30 January 2013

There and back again...A Northland Tale {Part 4}

On two separate fine and sunny mornings, the travellers depart for places beginning with the letter K, both with lovely alliteration in their names, Kerikeri and Kawakawa. And, come to think of it, the author of this tale muses to herself there seems to be an extraordinary number of places starting with the letter K in this part of the world. Not just Kerikeri and Kawakawa, but Kaikohe, Kamo, Kaeo and Kaitaia as well!




So off they go to Kerikeri, admiring the richness of the horticulture around them, and upon arrival they make time for a coffee in a local cafe (of course!) where they are all tickled pink seeing a miniature pinky-drinking finger being held on one so young! They enjoy their walk around the township too, thinking how much it reminds them of other lovely rural towns in the Hawkes Bay and Marlborough.






Then they are off, on their way to the famous Stone Store (the oldest stone building in NZ) and Kemp House (the oldest wooden building in NZ). They decide that this part of the country sure likes to lay claim to 'the oldest this and the oldest that'!




After some deft skipping between rocks and admiring the historic basin, they seek out the local mini golf course, as a game has been promised to the littlest travellers. They shatter the peace and quiet of the country lane with their laughter and teasing during the game, but there aren't many around who would be peturbed at the sound of such happy fun.



Whilst the rest of the crew take to the beach for their late afternoon swim, one intrepid traveller decides to walk the track from the Falls all the way to the beach at Paihia, not quite realising what an effort this will turn out to be, only thinking that if the man of the house could run it 4 mornings in the row, how hard could it possibly be?

Well, hard it wouldn't have been if the traveller could have just ambled along at her own pace, but with a deadline to meet (the car departing for home after the swim), there was a bit of a rush on. The same traveller is pretty pooped after 7km of mostly walking in the bush in just over an hour. The mangrove swamp in the middle of the walk made it worth the effort though. It is decidedly eerie here, with no sound other than the sound of one's own feet on the boardwalk, accompanied by some very odd popping, cracking and plopping noises made by the mangroves in the swamp.




The next day, the travellers head off in search of the famous Hundertwasser toilets at Kawakawa, immortalised in Billy Connelly's World Tour of NZ, and worth a visit or two during the day! They are definitely the best looking loos the travellers have ever graced with their presence! 






They also decide to ride the 8km long Bay of Islands Vintage Railway which they have managed to keep a surprise from the little ones right until they arrive at the train station. The littlest traveller is pretty happy with his 'prise' as he calls it.











The track itself is unique in that as it departs the station it travels straight down the middle of the main street which is State Highway One no less - with cars and trucks passing on either side. There is a heart stopping moment or two and everyone holds their breath as the train passes ever so close to a concrete truck but all is well and the journey continues. On the way out of town, the guard points out the rarest tree in the world, the only one of it's kind, a 'lava-tree' which the travellers all find incredibly amusing when they finally get the joke. 

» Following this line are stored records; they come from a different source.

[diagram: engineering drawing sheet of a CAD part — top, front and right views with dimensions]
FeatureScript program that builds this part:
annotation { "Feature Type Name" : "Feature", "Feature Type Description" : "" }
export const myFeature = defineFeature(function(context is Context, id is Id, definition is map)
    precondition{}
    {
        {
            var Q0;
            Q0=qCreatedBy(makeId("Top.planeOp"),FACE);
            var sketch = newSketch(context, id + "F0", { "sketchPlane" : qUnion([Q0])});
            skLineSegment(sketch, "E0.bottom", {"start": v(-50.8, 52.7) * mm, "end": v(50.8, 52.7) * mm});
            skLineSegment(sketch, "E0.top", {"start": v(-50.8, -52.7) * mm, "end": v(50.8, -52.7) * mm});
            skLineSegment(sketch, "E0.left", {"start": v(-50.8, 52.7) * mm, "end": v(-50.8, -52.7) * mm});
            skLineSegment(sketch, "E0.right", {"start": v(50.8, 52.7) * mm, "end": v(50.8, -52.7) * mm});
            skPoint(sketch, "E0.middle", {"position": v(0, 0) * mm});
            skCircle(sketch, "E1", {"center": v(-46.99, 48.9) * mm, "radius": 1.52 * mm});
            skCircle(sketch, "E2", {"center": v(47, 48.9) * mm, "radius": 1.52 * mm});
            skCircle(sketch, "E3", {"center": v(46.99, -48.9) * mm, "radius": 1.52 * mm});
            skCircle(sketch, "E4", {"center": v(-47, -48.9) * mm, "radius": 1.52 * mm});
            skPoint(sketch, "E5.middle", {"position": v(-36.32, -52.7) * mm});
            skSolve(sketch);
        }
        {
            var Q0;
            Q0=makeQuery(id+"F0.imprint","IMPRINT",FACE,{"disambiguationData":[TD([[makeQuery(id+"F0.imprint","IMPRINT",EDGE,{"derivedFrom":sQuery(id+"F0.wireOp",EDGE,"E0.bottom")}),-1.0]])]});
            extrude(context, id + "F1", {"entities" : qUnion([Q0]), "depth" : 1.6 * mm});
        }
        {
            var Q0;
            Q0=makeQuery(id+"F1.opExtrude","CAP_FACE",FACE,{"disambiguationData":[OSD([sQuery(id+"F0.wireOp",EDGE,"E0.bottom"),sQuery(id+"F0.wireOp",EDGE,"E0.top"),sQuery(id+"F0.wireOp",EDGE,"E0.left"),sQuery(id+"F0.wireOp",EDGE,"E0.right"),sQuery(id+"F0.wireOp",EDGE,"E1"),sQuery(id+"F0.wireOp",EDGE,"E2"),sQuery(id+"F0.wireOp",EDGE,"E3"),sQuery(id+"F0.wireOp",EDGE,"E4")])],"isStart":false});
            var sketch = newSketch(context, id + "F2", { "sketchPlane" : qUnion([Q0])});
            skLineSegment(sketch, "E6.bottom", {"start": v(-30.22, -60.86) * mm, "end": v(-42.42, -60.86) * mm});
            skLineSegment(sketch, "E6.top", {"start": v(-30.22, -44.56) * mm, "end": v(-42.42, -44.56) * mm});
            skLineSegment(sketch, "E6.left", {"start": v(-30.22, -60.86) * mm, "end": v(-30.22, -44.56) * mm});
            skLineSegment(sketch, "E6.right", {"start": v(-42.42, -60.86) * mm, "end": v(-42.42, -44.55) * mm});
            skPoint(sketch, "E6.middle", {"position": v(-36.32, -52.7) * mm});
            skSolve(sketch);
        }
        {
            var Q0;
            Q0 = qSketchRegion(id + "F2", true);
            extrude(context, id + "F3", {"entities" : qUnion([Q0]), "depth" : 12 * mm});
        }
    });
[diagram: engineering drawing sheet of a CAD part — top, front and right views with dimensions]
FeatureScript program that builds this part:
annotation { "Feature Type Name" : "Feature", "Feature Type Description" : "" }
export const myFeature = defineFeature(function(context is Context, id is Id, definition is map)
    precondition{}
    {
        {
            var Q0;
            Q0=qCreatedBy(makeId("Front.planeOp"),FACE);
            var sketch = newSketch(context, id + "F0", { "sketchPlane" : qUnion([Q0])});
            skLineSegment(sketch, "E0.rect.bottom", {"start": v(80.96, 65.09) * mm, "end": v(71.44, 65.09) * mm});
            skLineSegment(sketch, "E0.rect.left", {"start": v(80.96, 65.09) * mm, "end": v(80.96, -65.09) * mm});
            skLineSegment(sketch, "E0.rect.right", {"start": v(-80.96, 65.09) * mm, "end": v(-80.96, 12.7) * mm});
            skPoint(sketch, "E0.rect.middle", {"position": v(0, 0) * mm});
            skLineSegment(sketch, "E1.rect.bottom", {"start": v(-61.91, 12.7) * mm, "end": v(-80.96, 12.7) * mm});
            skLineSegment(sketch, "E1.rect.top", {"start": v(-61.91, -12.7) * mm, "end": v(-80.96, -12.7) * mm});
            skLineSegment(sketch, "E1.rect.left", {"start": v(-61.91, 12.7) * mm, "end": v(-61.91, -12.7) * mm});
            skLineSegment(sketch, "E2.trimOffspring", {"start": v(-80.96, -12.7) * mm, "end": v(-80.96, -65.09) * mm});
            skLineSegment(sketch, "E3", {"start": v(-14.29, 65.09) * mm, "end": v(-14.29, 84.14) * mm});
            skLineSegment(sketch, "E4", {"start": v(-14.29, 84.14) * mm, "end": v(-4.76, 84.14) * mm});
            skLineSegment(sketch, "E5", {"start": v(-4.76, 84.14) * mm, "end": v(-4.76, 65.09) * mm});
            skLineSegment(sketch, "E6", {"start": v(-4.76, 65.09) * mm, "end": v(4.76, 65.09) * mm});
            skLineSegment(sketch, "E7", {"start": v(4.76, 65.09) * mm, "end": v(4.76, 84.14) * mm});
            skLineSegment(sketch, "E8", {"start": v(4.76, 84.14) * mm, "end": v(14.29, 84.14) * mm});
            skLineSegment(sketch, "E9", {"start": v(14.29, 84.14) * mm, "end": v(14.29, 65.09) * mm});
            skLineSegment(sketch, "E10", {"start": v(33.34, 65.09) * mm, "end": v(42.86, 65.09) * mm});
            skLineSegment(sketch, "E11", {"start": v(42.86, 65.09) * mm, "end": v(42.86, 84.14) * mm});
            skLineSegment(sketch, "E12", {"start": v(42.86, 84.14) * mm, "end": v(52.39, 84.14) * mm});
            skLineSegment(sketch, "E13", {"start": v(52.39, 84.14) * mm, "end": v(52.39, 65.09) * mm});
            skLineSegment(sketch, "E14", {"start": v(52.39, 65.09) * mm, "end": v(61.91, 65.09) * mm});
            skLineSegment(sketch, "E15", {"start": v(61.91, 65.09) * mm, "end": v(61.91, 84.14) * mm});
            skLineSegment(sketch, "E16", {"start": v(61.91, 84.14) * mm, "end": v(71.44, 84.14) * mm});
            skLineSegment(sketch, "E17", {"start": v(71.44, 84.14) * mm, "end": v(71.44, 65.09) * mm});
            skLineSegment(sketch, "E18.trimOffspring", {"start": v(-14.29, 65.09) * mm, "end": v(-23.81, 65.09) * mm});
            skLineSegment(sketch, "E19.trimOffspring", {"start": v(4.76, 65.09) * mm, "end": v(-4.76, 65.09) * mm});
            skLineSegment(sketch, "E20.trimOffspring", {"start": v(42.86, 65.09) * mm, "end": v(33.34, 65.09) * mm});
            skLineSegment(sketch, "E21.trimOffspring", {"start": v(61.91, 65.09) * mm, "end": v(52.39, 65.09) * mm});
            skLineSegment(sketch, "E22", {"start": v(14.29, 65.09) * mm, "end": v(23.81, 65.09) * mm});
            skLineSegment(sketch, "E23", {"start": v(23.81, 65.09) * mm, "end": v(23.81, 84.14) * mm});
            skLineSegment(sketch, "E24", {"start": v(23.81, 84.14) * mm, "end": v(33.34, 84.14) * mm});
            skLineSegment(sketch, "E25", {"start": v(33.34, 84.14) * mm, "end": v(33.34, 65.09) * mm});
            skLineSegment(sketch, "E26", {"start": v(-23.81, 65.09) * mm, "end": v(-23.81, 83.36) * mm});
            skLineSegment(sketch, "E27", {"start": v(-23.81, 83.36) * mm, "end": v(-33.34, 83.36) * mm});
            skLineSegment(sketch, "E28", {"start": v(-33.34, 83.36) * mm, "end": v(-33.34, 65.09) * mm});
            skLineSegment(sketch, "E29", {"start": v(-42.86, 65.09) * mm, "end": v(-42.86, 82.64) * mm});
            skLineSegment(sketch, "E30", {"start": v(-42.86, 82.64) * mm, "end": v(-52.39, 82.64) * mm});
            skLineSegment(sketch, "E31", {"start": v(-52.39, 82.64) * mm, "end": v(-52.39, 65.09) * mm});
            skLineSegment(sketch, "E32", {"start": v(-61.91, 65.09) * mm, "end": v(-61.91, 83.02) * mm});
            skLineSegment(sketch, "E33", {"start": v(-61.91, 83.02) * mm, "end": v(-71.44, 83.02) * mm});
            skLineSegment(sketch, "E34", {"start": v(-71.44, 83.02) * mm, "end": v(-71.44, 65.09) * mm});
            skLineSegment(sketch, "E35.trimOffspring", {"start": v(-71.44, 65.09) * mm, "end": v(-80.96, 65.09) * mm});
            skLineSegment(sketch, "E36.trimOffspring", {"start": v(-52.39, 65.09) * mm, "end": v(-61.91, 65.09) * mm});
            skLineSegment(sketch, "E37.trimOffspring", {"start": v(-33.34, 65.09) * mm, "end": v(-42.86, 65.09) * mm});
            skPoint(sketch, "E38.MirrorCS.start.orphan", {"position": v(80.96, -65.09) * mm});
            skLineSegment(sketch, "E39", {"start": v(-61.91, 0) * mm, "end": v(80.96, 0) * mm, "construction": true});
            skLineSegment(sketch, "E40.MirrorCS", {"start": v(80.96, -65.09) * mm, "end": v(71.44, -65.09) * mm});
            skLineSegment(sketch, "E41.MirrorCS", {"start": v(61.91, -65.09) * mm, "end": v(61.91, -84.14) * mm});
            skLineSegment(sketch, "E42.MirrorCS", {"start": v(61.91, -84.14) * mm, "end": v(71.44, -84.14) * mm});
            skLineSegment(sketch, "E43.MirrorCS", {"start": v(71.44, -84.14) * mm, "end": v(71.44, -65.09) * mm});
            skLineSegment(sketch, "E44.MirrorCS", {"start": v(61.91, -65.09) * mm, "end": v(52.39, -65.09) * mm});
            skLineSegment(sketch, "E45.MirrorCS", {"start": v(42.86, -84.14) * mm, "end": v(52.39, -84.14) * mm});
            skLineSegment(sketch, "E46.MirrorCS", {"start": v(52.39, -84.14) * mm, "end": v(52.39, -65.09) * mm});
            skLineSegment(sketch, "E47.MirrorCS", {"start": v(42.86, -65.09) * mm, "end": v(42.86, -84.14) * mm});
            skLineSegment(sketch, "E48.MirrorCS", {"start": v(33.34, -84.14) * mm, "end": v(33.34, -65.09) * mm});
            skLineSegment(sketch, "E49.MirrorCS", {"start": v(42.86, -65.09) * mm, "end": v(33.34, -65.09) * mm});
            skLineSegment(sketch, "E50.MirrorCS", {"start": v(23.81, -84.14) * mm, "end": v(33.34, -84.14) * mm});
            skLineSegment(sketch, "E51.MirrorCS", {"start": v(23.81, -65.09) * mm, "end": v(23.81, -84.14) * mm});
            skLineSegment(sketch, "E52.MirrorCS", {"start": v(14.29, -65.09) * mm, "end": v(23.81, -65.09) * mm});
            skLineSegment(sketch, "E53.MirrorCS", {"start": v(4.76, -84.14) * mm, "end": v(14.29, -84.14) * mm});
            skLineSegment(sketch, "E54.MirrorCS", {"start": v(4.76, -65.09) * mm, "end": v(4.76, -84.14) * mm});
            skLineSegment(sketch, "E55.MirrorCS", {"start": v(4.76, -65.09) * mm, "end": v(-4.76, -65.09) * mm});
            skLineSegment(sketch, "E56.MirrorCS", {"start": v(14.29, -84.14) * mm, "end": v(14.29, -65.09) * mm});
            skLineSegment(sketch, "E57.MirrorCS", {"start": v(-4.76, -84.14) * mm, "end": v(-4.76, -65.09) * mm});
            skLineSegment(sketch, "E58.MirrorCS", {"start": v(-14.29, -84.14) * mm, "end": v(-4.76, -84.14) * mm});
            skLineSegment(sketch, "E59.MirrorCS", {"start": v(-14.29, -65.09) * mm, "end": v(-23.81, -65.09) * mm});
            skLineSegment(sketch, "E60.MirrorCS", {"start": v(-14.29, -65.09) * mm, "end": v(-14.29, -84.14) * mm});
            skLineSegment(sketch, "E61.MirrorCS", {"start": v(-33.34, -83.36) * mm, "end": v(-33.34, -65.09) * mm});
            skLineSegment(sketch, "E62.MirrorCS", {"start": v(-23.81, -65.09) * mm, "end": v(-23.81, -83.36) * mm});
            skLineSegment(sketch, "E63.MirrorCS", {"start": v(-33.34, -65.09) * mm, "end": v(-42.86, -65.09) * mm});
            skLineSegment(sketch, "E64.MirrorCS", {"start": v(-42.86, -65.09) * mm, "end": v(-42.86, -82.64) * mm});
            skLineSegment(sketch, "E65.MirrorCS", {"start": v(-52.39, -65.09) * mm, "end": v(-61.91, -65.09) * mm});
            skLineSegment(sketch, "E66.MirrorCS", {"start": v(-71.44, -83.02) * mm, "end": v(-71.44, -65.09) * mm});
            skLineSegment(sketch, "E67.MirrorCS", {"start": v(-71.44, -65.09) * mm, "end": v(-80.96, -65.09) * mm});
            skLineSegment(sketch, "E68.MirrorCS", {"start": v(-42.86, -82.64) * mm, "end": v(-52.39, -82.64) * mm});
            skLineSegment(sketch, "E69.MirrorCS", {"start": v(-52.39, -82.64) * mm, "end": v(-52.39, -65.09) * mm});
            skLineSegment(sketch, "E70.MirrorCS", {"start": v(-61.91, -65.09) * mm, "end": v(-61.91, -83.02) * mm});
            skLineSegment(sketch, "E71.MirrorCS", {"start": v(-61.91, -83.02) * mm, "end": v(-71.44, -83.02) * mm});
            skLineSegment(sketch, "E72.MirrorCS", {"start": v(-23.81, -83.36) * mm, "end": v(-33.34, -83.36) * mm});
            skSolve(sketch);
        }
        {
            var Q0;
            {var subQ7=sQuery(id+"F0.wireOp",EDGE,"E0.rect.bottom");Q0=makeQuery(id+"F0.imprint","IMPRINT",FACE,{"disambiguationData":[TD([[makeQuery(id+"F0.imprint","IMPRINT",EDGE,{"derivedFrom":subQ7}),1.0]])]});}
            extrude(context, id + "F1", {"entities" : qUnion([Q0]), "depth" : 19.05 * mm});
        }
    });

Only 8km of track has been restored so far, but it is enough to enjoy the lush green fields of the north, and the train comes to a rest in a little station called Taumarere. The railway won't be able to extend any further unless $0.75-$1 million can be found to restore the wooden bridge, their next obstacle. Sadly, it's hard to see how this kind of money could ever be justified on a railway mostly manned by volunteers. The travellers thoroughly enjoy the open-air ride, made all the more interesting by the conversation with the wonderful volunteer guard who hails from near where the English travellers in the party live. The world really is a village sometimes!





Then there was time for a walk around the rather unusual looking monstrosity across the road from the famous toilets, where all manner of strange mosaics and sculptures keep the eyes busy. Weird, garish and fantastical are all apt words to describe the creations here.





On their return to Paihia, they take advantage of a free hour to shoot around Waitangi, refreshing themselves on the history of the signing of the Treaty in this very important historical place. Then, like every other afternoon, the beach beckons, and setting the scene in the background of today's swim, a massive cruise ship on the horizon sits majestically in the harbour, capable of carrying 3,000 passengers and crew and weighing 85,000 tonnes no less.


The water is deliciously warm on this, their last day here, so much so that even the most water-shy of the travellers (that would be the author!) finds herself fully immersed in the sea without so much as a shiver! And to see one brave wee 6-year old diving fully under the water and meeting the waves head on, having gained so much in confidence over these past few days, was a joy for all to see.

It will be bittersweet to leave this wonderful spot on Earth the following morning, such was the glorious weather and amazing sights they have all seen. But there are still a few more adventures waiting just around the corner.